Further, as the world opens at a faster trajectory than Australia, we will be competing with our international peers to secure footloose investment. What can be done?
One area which plays to Australia’s strength as a service-focused economy is incentivising software-specific innovation. This is why KPMG was pleased that the Senate Select Committee on Australia as a Technology and Financial Centre has recommended the Federal Government considers the establishment of a Software Development Tax Incentive (SDTI). This would be separate from the long-standing Research & Development Tax Incentive (RDTI).
A start has already been made in the recent Federal Budget with the introduction of the Digital Games Tax Offset. Our hope is that this measure could be the first step in the development of an SDTI framework to incentivise innovation in software that doesn’t currently meet the eligibility criteria set out in the RDTI program.
Why is it needed? As the Industry Innovation and Science Australia (IISA) reported last year, close to 50 percent of innovation in Australia is non-R&D based and many initiatives are from digital innovation. Simply, there are other types of innovation which do not require R&D but have the same potential, and in some cases more, to benefit both the business developing the innovation and the broader economy
IISA gives many examples of this, including novel hardware and software solutions which use existing technologies to develop previously untapped markets, combine and integrate platforms and technologies for innovative applications.
Another key issue is the creation and use of datasets that are required to test and unlock new product offerings. This problem was also highlighted in the recently published Kalifa Review of UK FinTech with a recommendation that the UK R&D tax credit program should be expanded to accommodate the cost of financial data sets.
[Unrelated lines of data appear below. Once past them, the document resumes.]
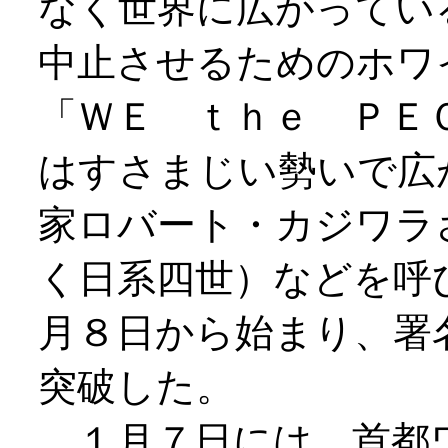
なく世界に広がって
中止させるためのホワ
「ＷＥ ｔｈｅ ＰＥ
はすさまじい勢いで広
家ロバート・カジワラ
く日系四世）などを呼
月８日から始まり、署
突破した。
１月７日には、首都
In KPMG’s submission to the senate Committee, we identified that in the context of FinTech and RegTech, there are many innovative solutions being developed that do not currently qualify for the RDTI due to the interpretation of software-based R&D activities. There are also more common examples of innovative software solutions that the regulator, AusIndustry, has assessed as having no levels of R&D but where the product later went on to be shown to be highly innovative and led to significant ongoing investment in, and revenue for, Australia.
Having access to incentives at the early stages of software development for start-ups could accelerate investment and provide much needed capital to grow the business. In addition to establishing an SDTI, we support a collaboration premium which would reward companies for collaborating with each other and with research institutions could be developed to further incentivise innovation.
KPMG has just issued a paper which sets out seven key principles that would form the framework of an SDTI. These include eligibility being based on the outcome or the intended outcome of the development activity, rather than the process. That is, the primary test is the product and whether it is innovative and a driver of future jobs and economic growth. We also call for industry consultation and a pilot program ahead of implementation with the aim of avoiding problems there have been with RDTI in recent years.
It is increasingly agreed that enhanced productivity is the key to generating the real growth Australia will need in the years ahead given the scale of our deficits. Increasing innovation will be the key to achieving this greater productivity.